Coronary artery bypass (CABG) is a common procedure employed for life-threatening cardiovascular disease. While bypass surgery is effective in restoring blood flow in the short-term, 30 to 50 percent of venous bypass grafts eventually become blocked or fail. Within the first year after a CABG procedure, it is estimated that between 15 and 30% of saphenous vein grafts fail (i.e., ≥ 75% reduction in flow within the graft), due to intimal hyperplasia at the anastomosis sites. There is currently no approved treatment to prevent venous graft failure. These patients may frequently undergo a second bypass surgery if the extent of graft failure(s) is sufficiently severe to lead to uncontrolled angina pectoris. It is clear that a second CABG procedure in a patient represents a higher operative mortality rate than the first procedure. Venous graft failure in CABG is a major unmet medical-surgical problem.
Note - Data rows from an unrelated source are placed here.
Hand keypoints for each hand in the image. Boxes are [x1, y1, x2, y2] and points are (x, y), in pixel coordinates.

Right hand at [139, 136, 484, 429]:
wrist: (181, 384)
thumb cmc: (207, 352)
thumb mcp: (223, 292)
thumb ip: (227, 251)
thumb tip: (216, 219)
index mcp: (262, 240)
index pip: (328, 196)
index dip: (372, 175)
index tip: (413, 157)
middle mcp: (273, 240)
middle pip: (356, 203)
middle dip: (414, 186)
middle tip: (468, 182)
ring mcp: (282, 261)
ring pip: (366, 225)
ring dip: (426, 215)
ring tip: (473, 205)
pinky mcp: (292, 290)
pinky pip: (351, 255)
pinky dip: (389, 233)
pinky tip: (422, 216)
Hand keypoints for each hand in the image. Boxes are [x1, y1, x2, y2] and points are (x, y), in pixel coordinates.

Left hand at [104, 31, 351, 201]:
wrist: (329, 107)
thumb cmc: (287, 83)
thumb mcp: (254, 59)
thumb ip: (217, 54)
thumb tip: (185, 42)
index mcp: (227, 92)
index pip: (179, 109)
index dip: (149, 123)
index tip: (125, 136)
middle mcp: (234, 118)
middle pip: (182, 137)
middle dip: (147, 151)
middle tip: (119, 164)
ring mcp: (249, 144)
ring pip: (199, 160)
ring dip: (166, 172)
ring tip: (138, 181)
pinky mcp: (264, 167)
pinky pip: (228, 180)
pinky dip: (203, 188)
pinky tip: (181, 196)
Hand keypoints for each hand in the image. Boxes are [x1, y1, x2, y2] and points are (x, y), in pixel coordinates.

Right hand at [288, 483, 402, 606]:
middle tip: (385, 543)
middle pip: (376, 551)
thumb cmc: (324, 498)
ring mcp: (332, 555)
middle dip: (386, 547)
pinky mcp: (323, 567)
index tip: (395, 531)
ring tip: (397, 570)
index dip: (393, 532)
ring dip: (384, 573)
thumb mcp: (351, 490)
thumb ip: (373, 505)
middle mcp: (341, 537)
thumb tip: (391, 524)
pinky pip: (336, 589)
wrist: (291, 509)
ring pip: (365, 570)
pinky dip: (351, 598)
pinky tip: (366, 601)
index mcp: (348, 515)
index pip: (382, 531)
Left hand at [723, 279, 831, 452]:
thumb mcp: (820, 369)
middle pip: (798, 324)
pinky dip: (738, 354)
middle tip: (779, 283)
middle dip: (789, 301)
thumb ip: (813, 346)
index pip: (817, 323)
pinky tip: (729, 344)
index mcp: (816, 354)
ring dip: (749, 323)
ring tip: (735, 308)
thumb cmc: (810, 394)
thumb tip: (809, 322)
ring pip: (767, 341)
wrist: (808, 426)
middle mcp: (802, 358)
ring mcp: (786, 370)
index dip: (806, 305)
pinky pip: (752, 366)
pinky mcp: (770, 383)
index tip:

AVI has previously focused some of its Neugene® products in the area of preventing cardiovascular stenosis. This application of antisense targeted to to inhibit the c-myc gene has previously been demonstrated to prevent sequelae of intimal hyperplasia following endovascular injury. The purpose of this study is to evaluate whether immersion of the excised saphenous vein in a novel anti-c-myc antisense drug (AVI-5126) solution will prevent subsequent graft failure at 1 year, compared to physiological saline (placebo) prior to graft anastomosis.

Inclusion Criteria:

• Subject is ≥ 18 years of age
• Subject is a suitable candidate for aortocoronary bypass (CABG) procedure. Subjects undergoing CABG procedure without the use of coronary artery bypass (off pump) are preferred. However, subjects requiring coronary artery bypass will not be excluded from the study
• Female subjects of childbearing potential must have a documented negative serum pregnancy test within 2 days before the CABG procedure
• Subject and the treating physician agree that the subject will return for all required post-procedure follow-up visits
• Subject has been informed of the nature of the study and agrees to its provisions and has provided written informed consent as approved by the Institutional Review Board/Ethics Committee of the respective clinical site.

Exclusion Criteria:

• Subject will have valve replacement or repair during CABG procedure
• Subject has a poor quality donor vessel (poor or turbulent flow, varicose)
• Subject has a known left ventricular ejection fraction of <35%
• Subject has had a percutaneous coronary intervention (PCI) for coronary artery disease treatment 30 days prior to CABG
• Subject has a PCI planned during the 30 days immediately following the CABG procedure
• Subject has chronic atrial fibrillation
• Subject has a known hypersensitivity or contraindication to aspirin, heparin, ticlopidine, clopidogrel, or sensitivity to contrast media which cannot be adequately pre-medicated
• Subject has chronic renal insufficiency (i.e., serum creatinine >180 mmol/L) or co-morbid illness which precludes follow-up angiography
• Subject has history of a stroke or transient ischemic attack within the prior 6 months
• Subject has an active peptic ulcer or has had clinically significant upper or lower GI bleeding within the prior 6 months
• Subject has a history of a bleeding diathesis or coagulopathy or will refuse blood transfusions
• Subject has a non-cardiac illness imposing substantial operative mortality
• Subject has a concurrent medical condition resulting in a life expectancy of less than 3 years
• Subject is currently participating in an investigational drug or another device study.